Top of DATASET RECORDS

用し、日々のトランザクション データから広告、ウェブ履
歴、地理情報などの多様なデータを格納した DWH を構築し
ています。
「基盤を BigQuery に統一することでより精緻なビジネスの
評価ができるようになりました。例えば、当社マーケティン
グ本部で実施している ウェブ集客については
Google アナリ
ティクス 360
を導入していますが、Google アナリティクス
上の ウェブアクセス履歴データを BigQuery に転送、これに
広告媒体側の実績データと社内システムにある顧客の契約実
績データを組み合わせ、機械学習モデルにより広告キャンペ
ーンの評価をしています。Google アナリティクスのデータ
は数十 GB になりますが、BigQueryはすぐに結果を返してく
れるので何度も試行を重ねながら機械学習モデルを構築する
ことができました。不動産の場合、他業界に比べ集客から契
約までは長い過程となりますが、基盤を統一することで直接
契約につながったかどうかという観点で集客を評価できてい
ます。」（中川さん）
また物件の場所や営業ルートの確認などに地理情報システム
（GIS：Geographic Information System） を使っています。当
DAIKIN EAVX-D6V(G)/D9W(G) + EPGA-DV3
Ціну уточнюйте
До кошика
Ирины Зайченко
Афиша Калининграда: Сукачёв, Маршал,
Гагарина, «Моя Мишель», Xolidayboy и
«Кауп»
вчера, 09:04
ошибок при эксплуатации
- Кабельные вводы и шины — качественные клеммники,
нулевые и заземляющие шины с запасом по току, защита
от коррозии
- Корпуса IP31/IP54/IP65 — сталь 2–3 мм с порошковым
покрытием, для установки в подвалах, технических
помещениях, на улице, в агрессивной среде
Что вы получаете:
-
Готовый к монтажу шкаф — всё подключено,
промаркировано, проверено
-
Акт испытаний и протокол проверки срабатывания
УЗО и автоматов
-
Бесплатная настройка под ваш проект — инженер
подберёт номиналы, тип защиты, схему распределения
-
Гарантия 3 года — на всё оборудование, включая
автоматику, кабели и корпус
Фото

Bottom of DATASET RECORDS

EXERCISE PROMPT – Only the lines from the start of the data to the line holding "約までは長い過程となりますが、基盤を統一することで直接" are wanted; return them exactly, both ends included.

ANSWER SECTION –
用し、日々のトランザクション データから広告、ウェブ履
歴、地理情報などの多様なデータを格納した DWH を構築し
ています。
「基盤を BigQuery に統一することでより精緻なビジネスの
評価ができるようになりました。例えば、当社マーケティン
グ本部で実施している ウェブ集客については
Google アナリ
ティクス 360
を導入していますが、Google アナリティクス
上の ウェブアクセス履歴データを BigQuery に転送、これに
広告媒体側の実績データと社内システムにある顧客の契約実
績データを組み合わせ、機械学習モデルにより広告キャンペ
ーンの評価をしています。Google アナリティクスのデータ
は数十 GB になりますが、BigQueryはすぐに結果を返してく
れるので何度も試行を重ねながら機械学習モデルを構築する
ことができました。不動産の場合、他業界に比べ集客から契
約までは長い過程となりますが、基盤を統一することで直接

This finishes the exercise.